Look up and down the Celtics roster, and you’d be forgiven for wondering if half the team is old enough to drink, drive, or vote.
The C’s entered the playoff as the fifth-youngest team in the league, thanks to promising stars like Jayson Tatum (20) and Jaylen Brown (21), who can still remember high school without the aid of grainy Facebook photos.
But all that youth doesn’t mean the Celtics lack experience. Because as they took the floor for Game 7 against the Bucks on Saturday night, at least one player knew his way around the postseason, and he grabbed the reins.
On the day center Al Horford was born in 1986, Larry Bird fell one rebound shy of a triple-double during a 106-103 victory over the Rockets in Game 4 of the NBA Finals. The C’s would claim their 16th the following week.
Thirty-two years later, Horford’s Celtics are in no position to hang an 18th banner. Injuries to Gordon Hayward and Kyrie Irving took care of that. But that doesn’t mean they can’t wring every last moment out of a once-promising. So on Saturday, Horford decided not to let the Celtics head home for the summer just yet.
He threw down a tone-setting alley-oop to open the game and he didn’t stop exerting his will until the Celtics had left the floor with a blowout 112-96 victory that sets up a date with the 76ers in the conference semifinals.
“Horford was dominant,” saluted Bucks forward Khris Middleton. “He got to his strength, found his teammates, and rebounded well. He killed us tonight.”
Horford was a monster, making 13-of-17 shots for a playoff career-high of 26 points and adding eight rebounds and three assists. He fell just one point shy of his Celtics high.
With the C’s looking to take the fight to the Bucks in the opening minutes, Horford was the aggressor. He caught Tatum’s alley-oop to ignite the crowd, and moments later he drove for a layup. He was particularly dominant in the third quarter when the Celtics took control, hitting all five of his shots for 10 points.
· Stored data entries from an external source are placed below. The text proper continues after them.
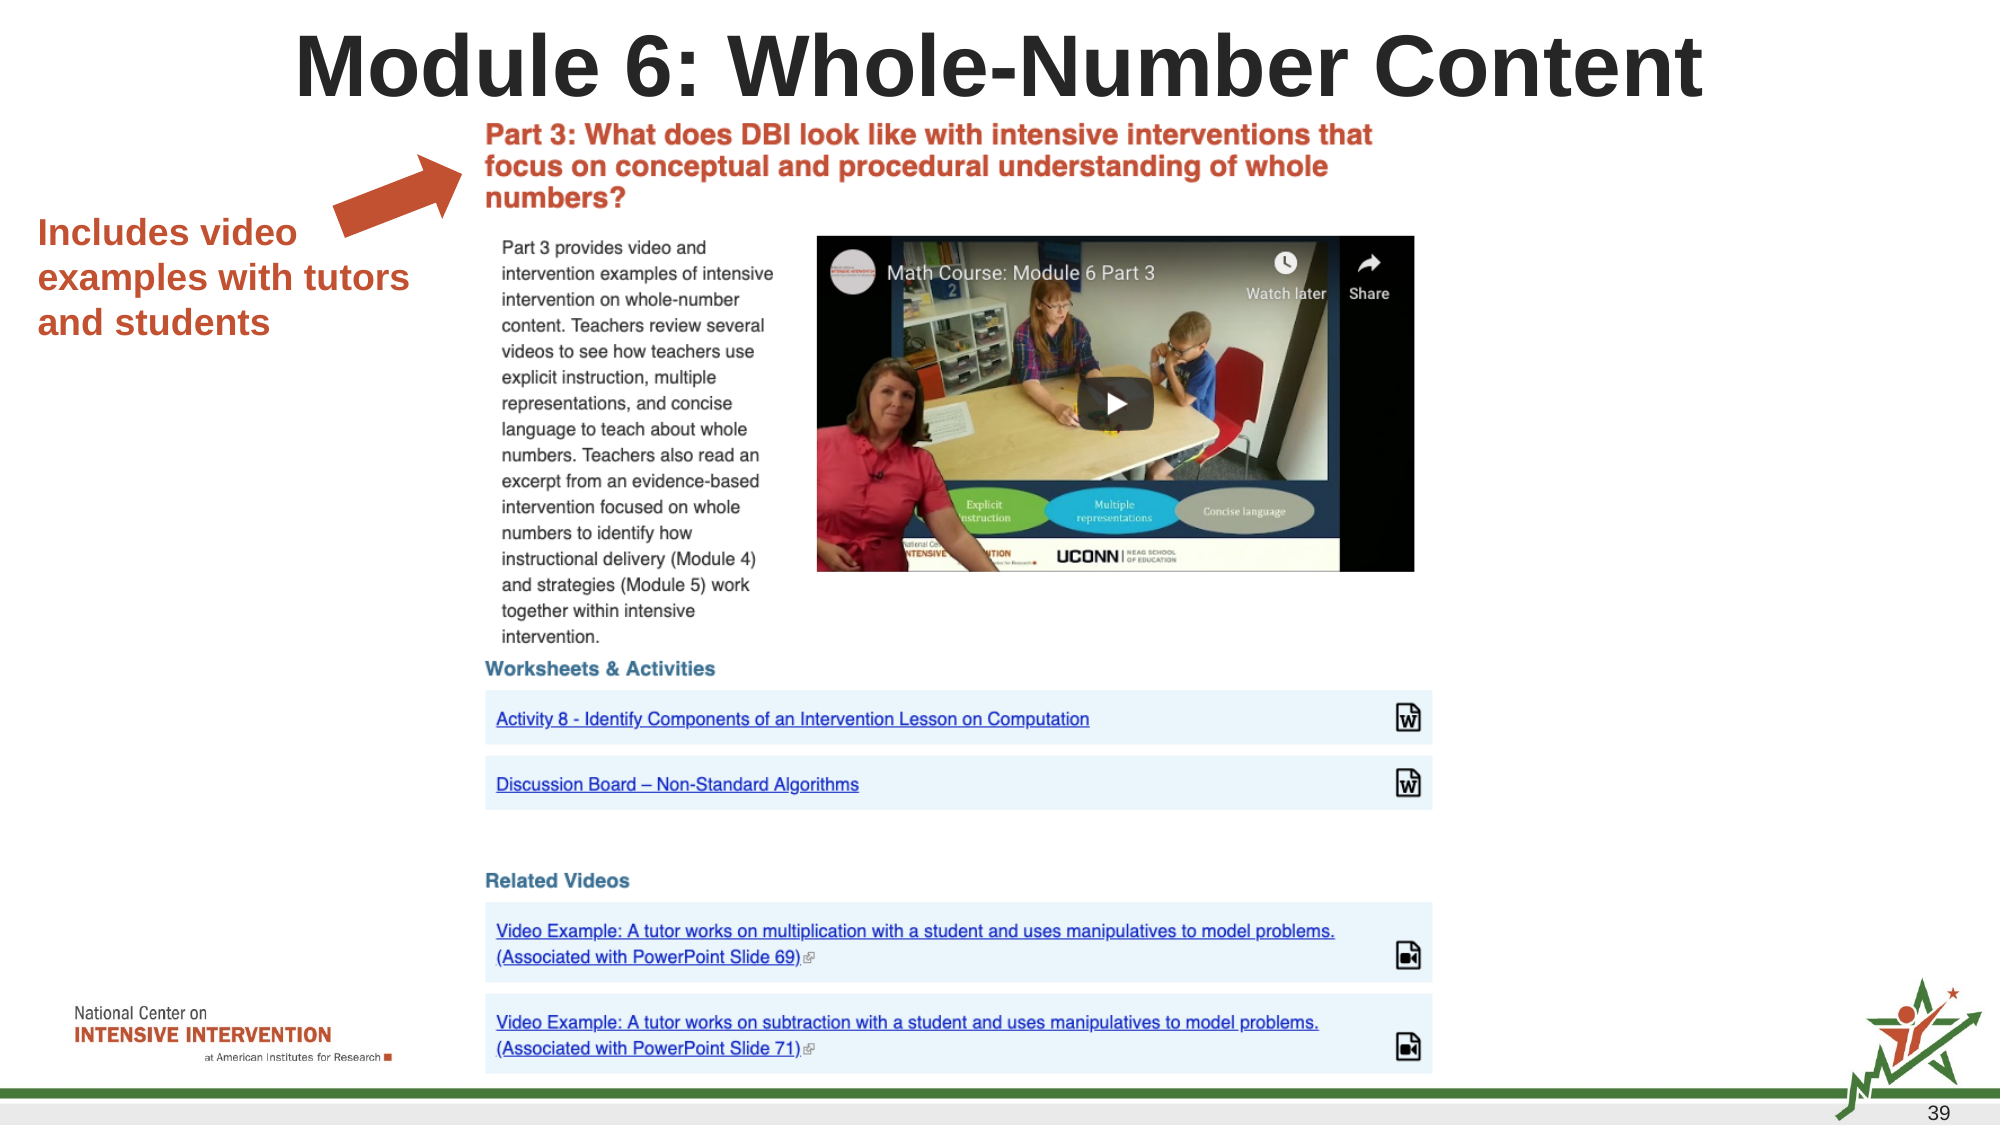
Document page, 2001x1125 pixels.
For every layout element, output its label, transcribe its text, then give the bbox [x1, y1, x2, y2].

text_box [332, 153, 463, 239]
text_box Includes video examples with tutors and students [22, 200, 449, 351]
picture [0, 0, 2000, 1125]
title Module 6: Whole-Number Content [19, 0, 1981, 167]
slide_number 39 [1925, 1099, 1951, 1125]
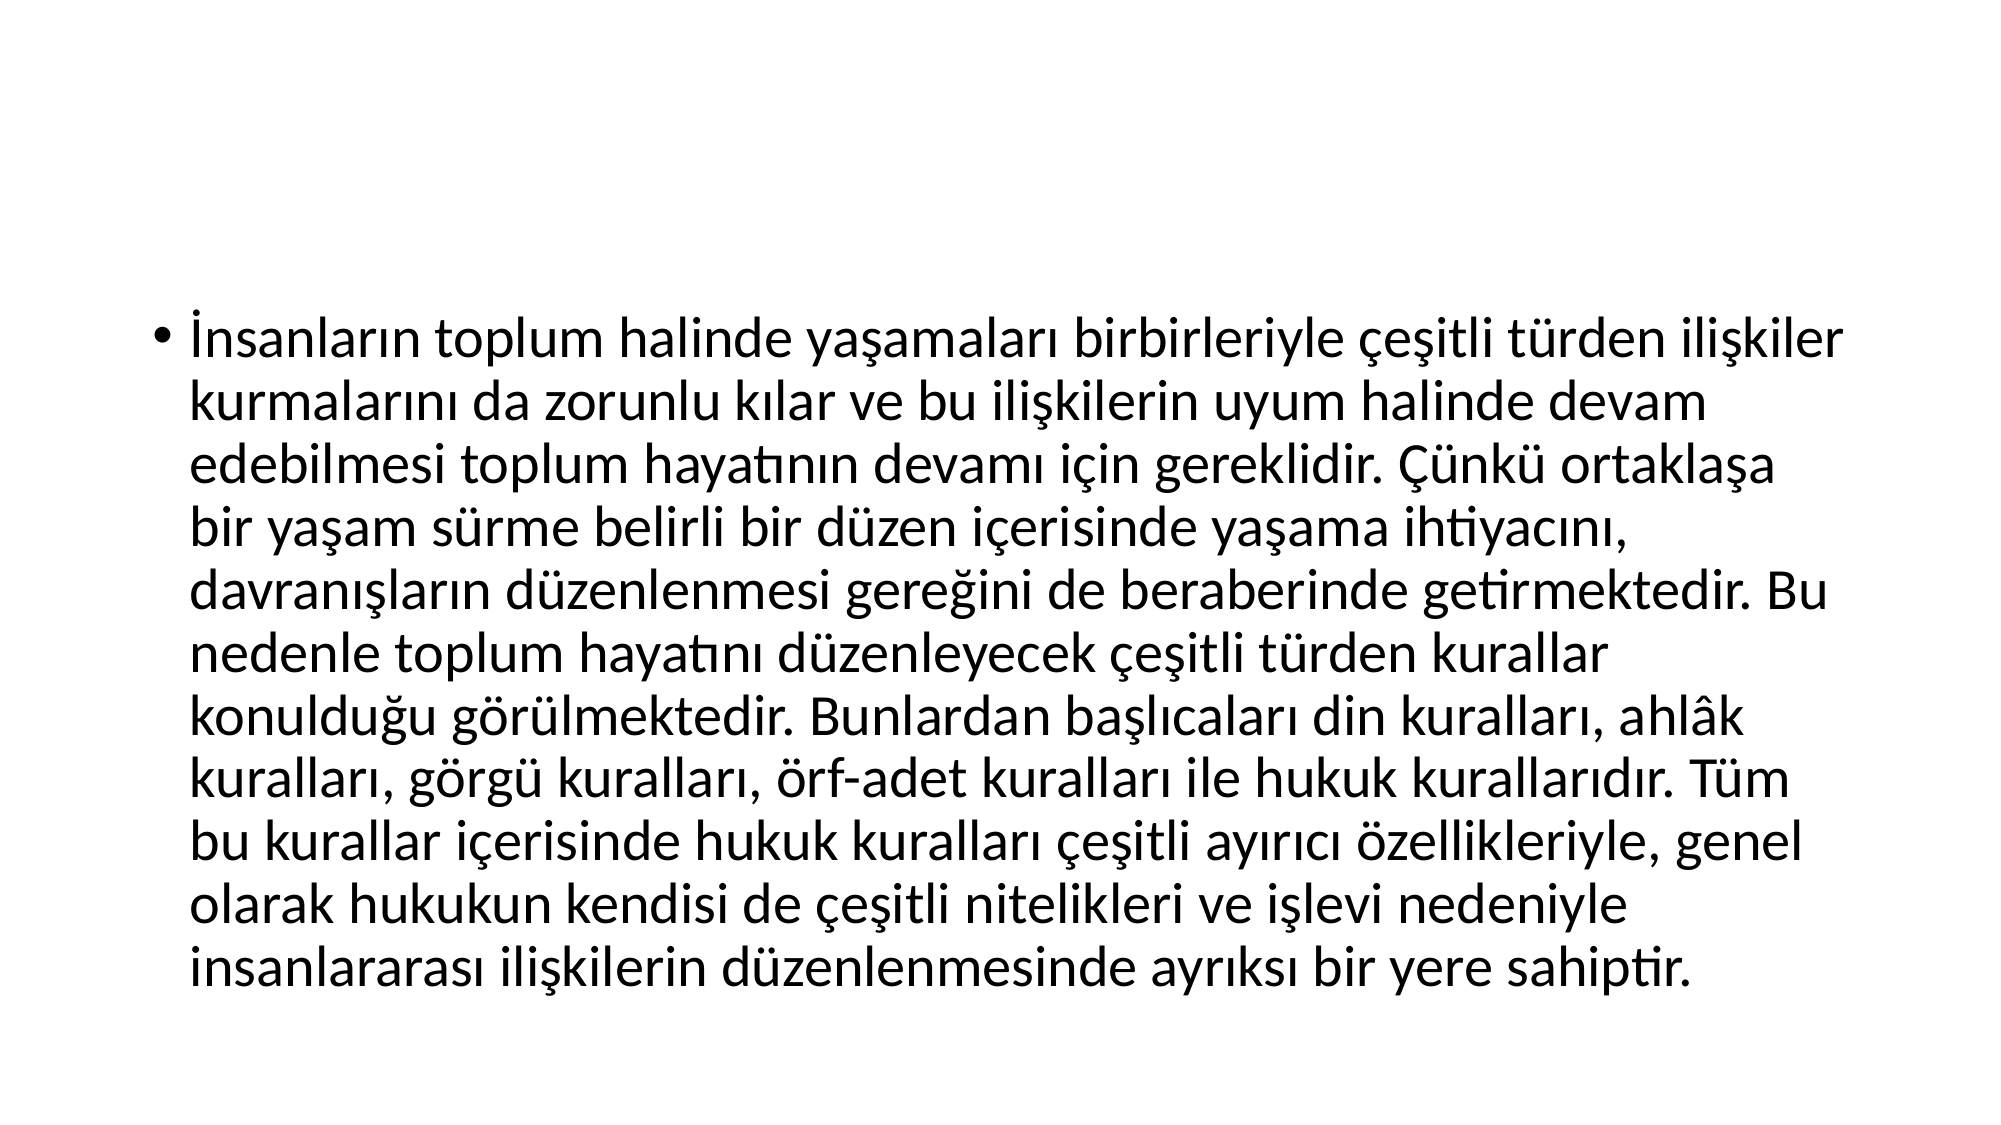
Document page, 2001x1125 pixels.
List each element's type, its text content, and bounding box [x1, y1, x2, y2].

list İnsanların toplum halinde yaşamaları birbirleriyle çeşitli türden ilişkiler kurmalarını da zorunlu kılar ve bu ilişkilerin uyum halinde devam edebilmesi toplum hayatının devamı için gereklidir. Çünkü ortaklaşa bir yaşam sürme belirli bir düzen içerisinde yaşama ihtiyacını, davranışların düzenlenmesi gereğini de beraberinde getirmektedir. Bu nedenle toplum hayatını düzenleyecek çeşitli türden kurallar konulduğu görülmektedir. Bunlardan başlıcaları din kuralları, ahlâk kuralları, görgü kuralları, örf-adet kuralları ile hukuk kurallarıdır. Tüm bu kurallar içerisinde hukuk kuralları çeşitli ayırıcı özellikleriyle, genel olarak hukukun kendisi de çeşitli nitelikleri ve işlevi nedeniyle insanlararası ilişkilerin düzenlenmesinde ayrıksı bir yere sahiptir. [137, 299, 1863, 1014]
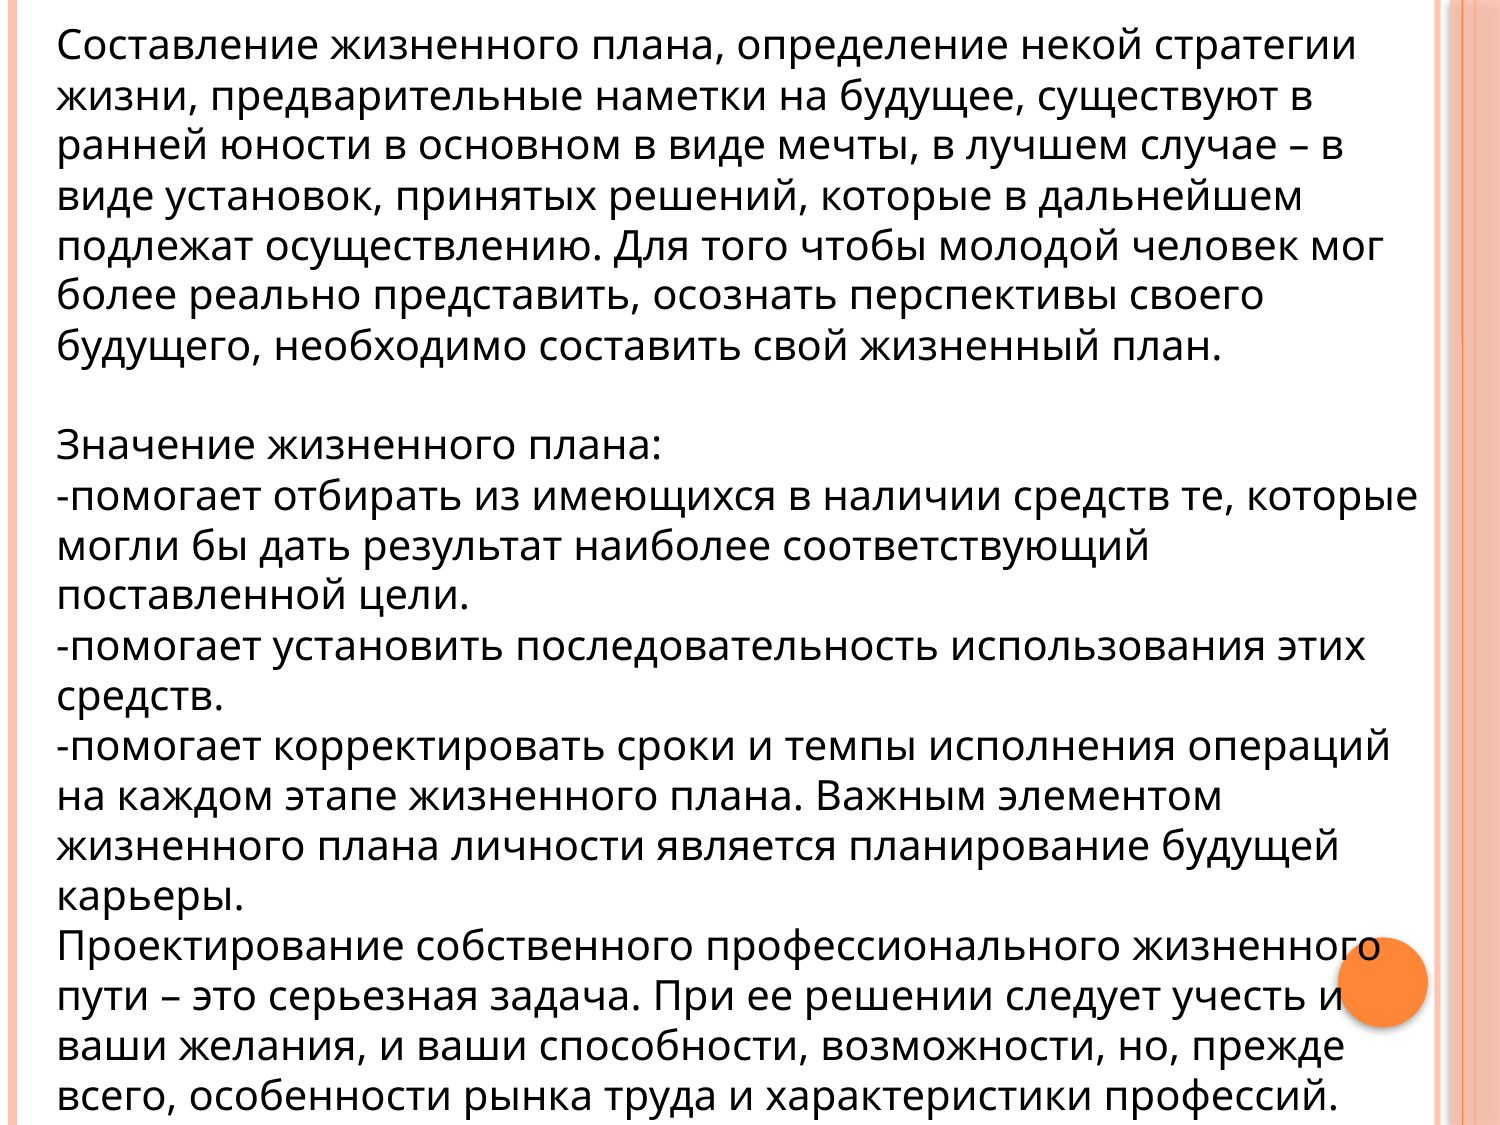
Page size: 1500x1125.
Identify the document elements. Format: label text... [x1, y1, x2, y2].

text_box Составление жизненного плана, определение некой стратегии жизни, предварительные наметки на будущее, существуют в ранней юности в основном в виде мечты, в лучшем случае – в виде установок, принятых решений, которые в дальнейшем подлежат осуществлению. Для того чтобы молодой человек мог более реально представить, осознать перспективы своего будущего, необходимо составить свой жизненный план. Значение жизненного плана: -помогает отбирать из имеющихся в наличии средств те, которые могли бы дать результат наиболее соответствующий поставленной цели. -помогает установить последовательность использования этих средств. -помогает корректировать сроки и темпы исполнения операций на каждом этапе жизненного плана. Важным элементом жизненного плана личности является планирование будущей карьеры. Проектирование собственного профессионального жизненного пути – это серьезная задача. При ее решении следует учесть и ваши желания, и ваши способности, возможности, но, прежде всего, особенности рынка труда и характеристики профессий. [41, 10, 1459, 1125]
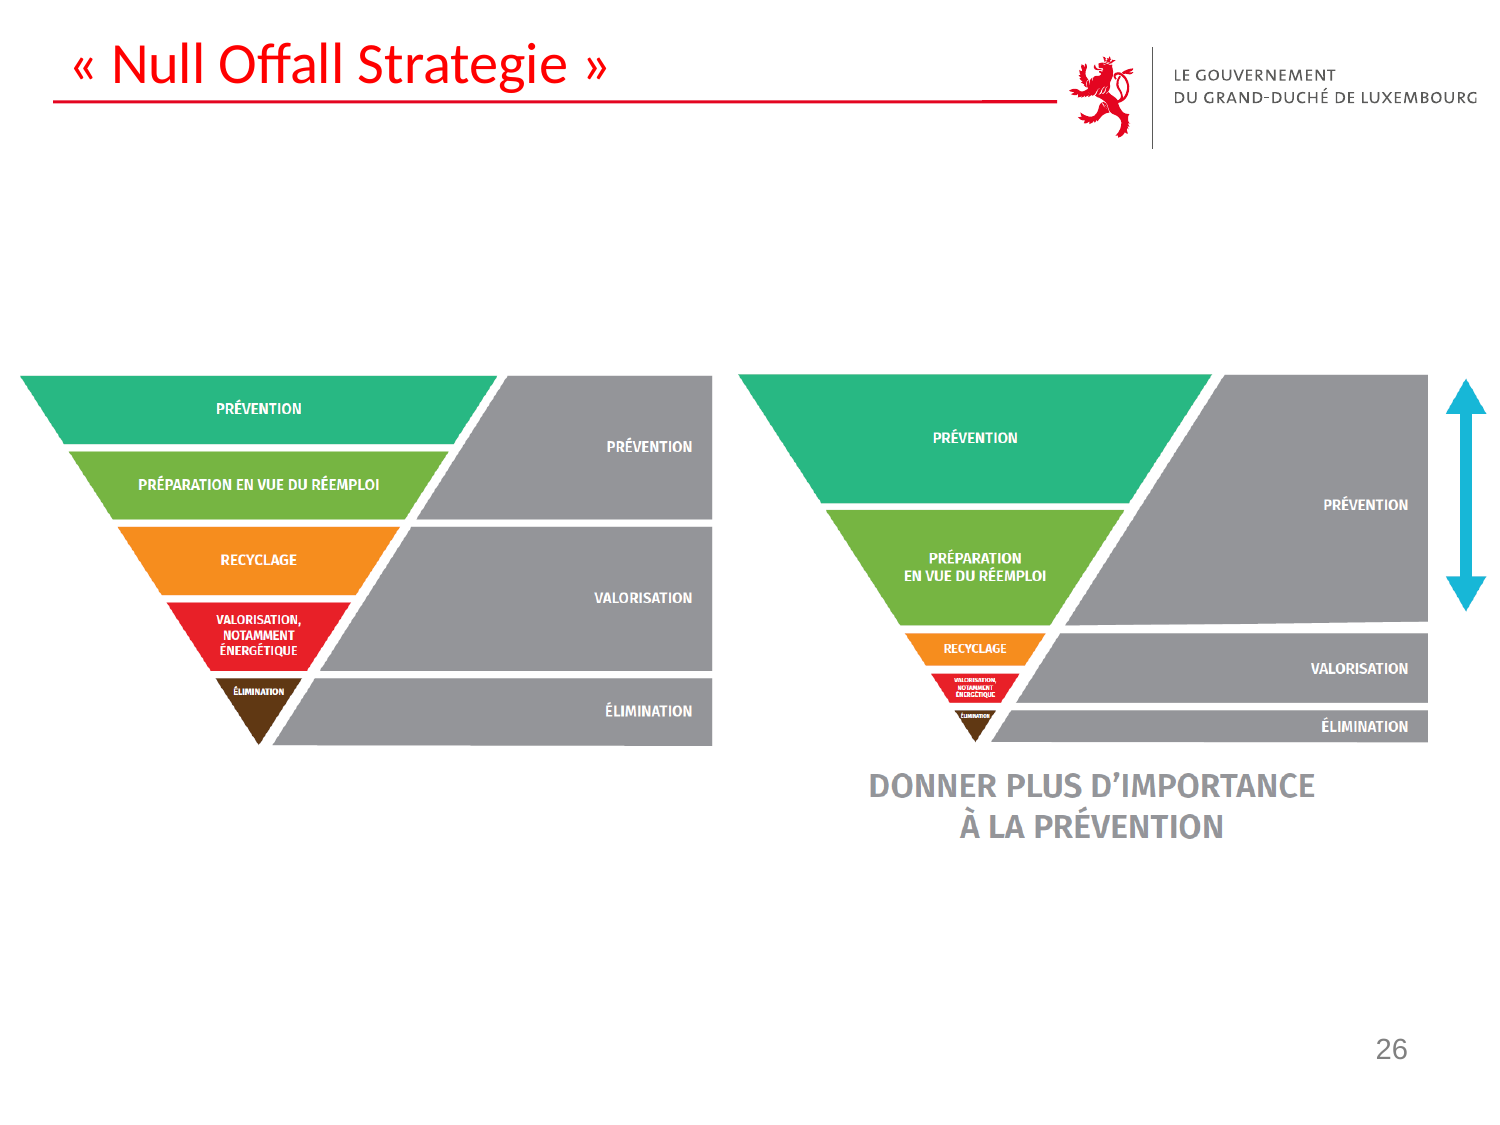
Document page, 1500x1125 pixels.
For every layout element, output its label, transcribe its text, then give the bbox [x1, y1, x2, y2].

slide_number 26 [1316, 1022, 1424, 1107]
title « Null Offall Strategie » [52, 18, 1058, 103]
picture [0, 364, 721, 755]
picture [726, 364, 1500, 847]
“I thought he was really, really big for us,” said head coach Brad Stevens. “I thought at the start of the second half we were – it was probably the one moment – end of the first, start of the second, where we looked a little bit lethargic. And when we came back to the huddle for the first timeout we had actually increased our lead by two, and it was largely due to him.”
He wasn’t alone. Tatum led the youth brigade with 20 points and finished a team-high plus-24. Meanwhile, point guard Terry Rozier dominated his matchup with nemesis Eric Bledsoe, scoring 26 points and making five 3-pointers as the crowd chanted, “Who is Bledsoe?”
The challenge gets infinitely tougher in the second round. The Sixers have won 20 of their last 21, including a five-game victory over the Heat in the first round. With Joel Embiid back and surefire Rookie of the Year Ben Simmons turning into the second coming of Magic Johnson, the C’s may very well see their season end in the next couple of weeks.
But until then, they’ll keep following No. 42’s lead. These aren’t Horford’s first playoffs, and he knows how to take the lead.